Panacea Biotec has received a research fee from Osmotica on signing and milestone payments over the past months. Moving forward, Panacea Biotec will receive agreed amounts of milestone payments representative of 50 percent share of development costs from Osmotica on achievement of development milestones. For every new product added to the collaboration and for each new market thereof, Panacea Biotec shall receive a fixed License Fee besides receiving the 50 percent development costs. Post commercialization of the products in USA and other markets as may be added from time to time, both Panacea Biotec and Osmotica shall share the profits equally.
Panacea in the same year collaborated with Kreamers Urban, a specialty generic business subsidiary of UCB, with an exclusive focus on pharmaceutical products that have a "high-barrier-to-entry". Panacea Biotec announced the strategic alliance with Kremers Urban for 11 High Barrier to Entry Generic products in the US market representing an opportunity of $ 4 Billion at the innovator sales level in US.
The first product in this portfolio to reach the market was Tacrolimus capsules, launched in US in Nov 2012. Panacea Biotec was granted approval of the product from USFDA in Sep 2012. This would be followed by a series of high barrier to entry generic product launches that are being developed by Panacea Biotec.
In this collaboration, Panacea Biotec would take the lead in research, development, registration and commercial supplies of products while Kremers Urban would be leading marketing, sales and distribution. The business collaboration is based on long-term profit sharing by both companies.
Dr Jain said, " The commercialization strength of Kremers Urban for high barrier to entry generics perfectly synergizes with Panacea Biotec's research, development and manufacturing capabilities for such complex products forming a true win-win strategic alliance."

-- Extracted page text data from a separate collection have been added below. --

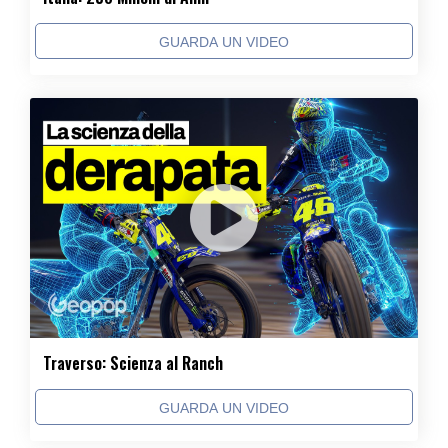
GUARDA UN VIDEO
Traverso: Scienza al Ranch
GUARDA UN VIDEO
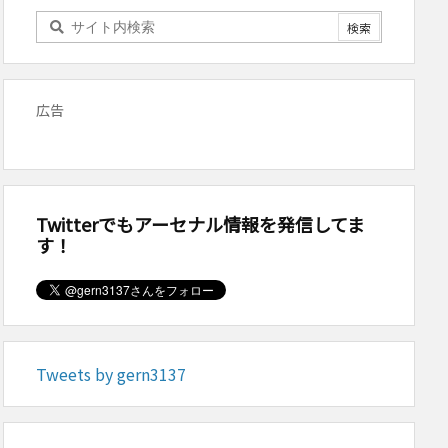
広告
Twitterでもアーセナル情報を発信してま
す！
Tweets by gern3137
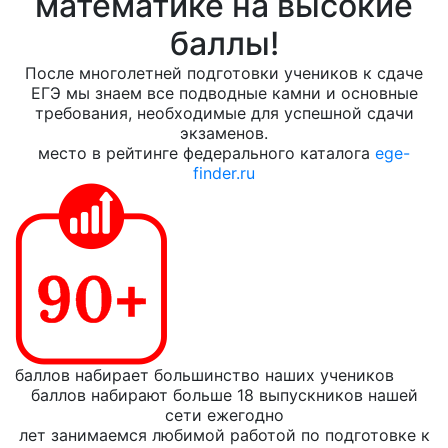
математике на высокие
баллы!
После многолетней подготовки учеников к сдаче
ЕГЭ мы знаем все подводные камни и основные
требования, необходимые для успешной сдачи
экзаменов.
место в рейтинге федерального каталога
ege-
finder.ru
баллов набирает большинство наших учеников
баллов набирают больше 18 выпускников нашей
сети ежегодно
лет занимаемся любимой работой по подготовке к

Claris Lifesciences, a pharmaceutical company in the business of manufacturing and marketing of high-end injectables, entered into a deal with Otsuka and Mitsui in form of a joint venture for their infusion business in India and in emerging markets. Mr Mundrey believes, " It is sensible deal as historically infusion business has accounted for 55% of Claris activities. The agreement constitutes common solutions, Anti-infectives, plasma volume expanders and parenteral nutrition therapies. The shareholding would be claris-20 percent, Otsuka-60 percent and Mitsui- 20 percent subject to all the necessary approvals and regulations."
Claris-Otsuka shall co-brand their products and also use the manufacturing and supply chain facilities under the deal in India and globally. Otsuka can introduce its products in Indian market. Claris will receive Rs. 1050 crores in total by cash.
TCG- JSW Partnership
TCG Lifesciences, a leading contract research services company with operations in India, Europe, Japan and the US entered into a strategic alliance with JSW Lifesciences on November 16, 2012. Mr Mundrey feels that "It can benefit TCG to expand its expertise in CNS and also in its drug discovery platform. TCG's quality and expertise is what have promoted JSW to partner with them. It also helps JSW to get the Indian market advantage. Thus the deal is mutually beneficial."